Advocate “three little” principle, is to ask the reader to learn to use the database design technology to carry on the system data integration. The steps of data integration are to integrate file system into application database, application database into topic database, and topic database into global comprehensive database.

The higher the degree of integration, the stronger the data sharing, the less information island phenomenon, the number of entities, the number of primary keys, the number of attributes in the global E-R graph of the entire enterprise information system will be less.

Advocated the principle of “three little” purpose, is to prevent the reader using patching technology, constantly to increase bowdlerize database, make the enterprise database becomes a random “dump” design a database table, or database table “painting”, finally caused the base table in the database, code table, the intermediate table, temporary table desultorily, countless, As a result, the information system of enterprises and institutions cannot be maintained and paralyzed.

Anyone can do the “three more” principle, which is the “patching method” of database design. “Three less” principle is the principle of less and better, it requires a higher database design skills and art, not anyone can do, because the principle is to put an end to the use of “patch method” design database theoretical basis.

14. Methods to improve the efficiency of database operation

Under the given system hardware and software conditions, the methods to improve the operation efficiency of the database system are as follows:

  • In database physical design, reduce paradigm, increase redundancy, use fewer triggers, and use more stored procedures.

  • When the calculation is very complex and the number of entries is very large (for example, 10 million), the complex calculation is performed outside the database in C++ language as a file system before being added to the table. This is the experience of telecom billing system design.

  • If a table has too many records (for example, more than 10 million records), split the table horizontally. In horizontal split, records of the table are split horizontally into two tables based on a value of the primary key PK. If a table is found to have too many fields (for example, more than 80 fields), the table is split vertically. The original table is split into two tables.

  • The system optimization of database management system DBMS is to optimize various system parameters, such as the number of buffers.

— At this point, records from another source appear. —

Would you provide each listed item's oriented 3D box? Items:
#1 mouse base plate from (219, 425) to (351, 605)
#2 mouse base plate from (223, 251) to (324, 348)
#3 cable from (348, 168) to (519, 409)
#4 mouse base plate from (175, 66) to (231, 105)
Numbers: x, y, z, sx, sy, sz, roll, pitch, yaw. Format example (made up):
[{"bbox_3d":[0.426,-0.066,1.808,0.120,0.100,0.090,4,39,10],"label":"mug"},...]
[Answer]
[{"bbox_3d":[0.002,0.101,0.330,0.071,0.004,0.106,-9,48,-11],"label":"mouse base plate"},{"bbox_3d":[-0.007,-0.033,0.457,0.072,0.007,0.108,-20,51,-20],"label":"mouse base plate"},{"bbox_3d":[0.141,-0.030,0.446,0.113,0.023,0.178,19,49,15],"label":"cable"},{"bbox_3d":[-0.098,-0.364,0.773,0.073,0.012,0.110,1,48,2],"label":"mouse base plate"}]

SQL database tips, this recommended look.

  • In the use of data – oriented SQL language programming, try to adopt optimization algorithm.

In a word, to improve the operation efficiency of the database, we must from the database system level optimization, database design level optimization, program implementation level optimization, these three levels at the same time.

The fourteen skills mentioned above are gradually summarized by many people in a large number of database analysis and design practices. For the use of these experiences, readers should not help hard set, rote memorization, but to digest understanding, practical and realistic, flexible grasp. And gradually do: in the application of development, in the development of application.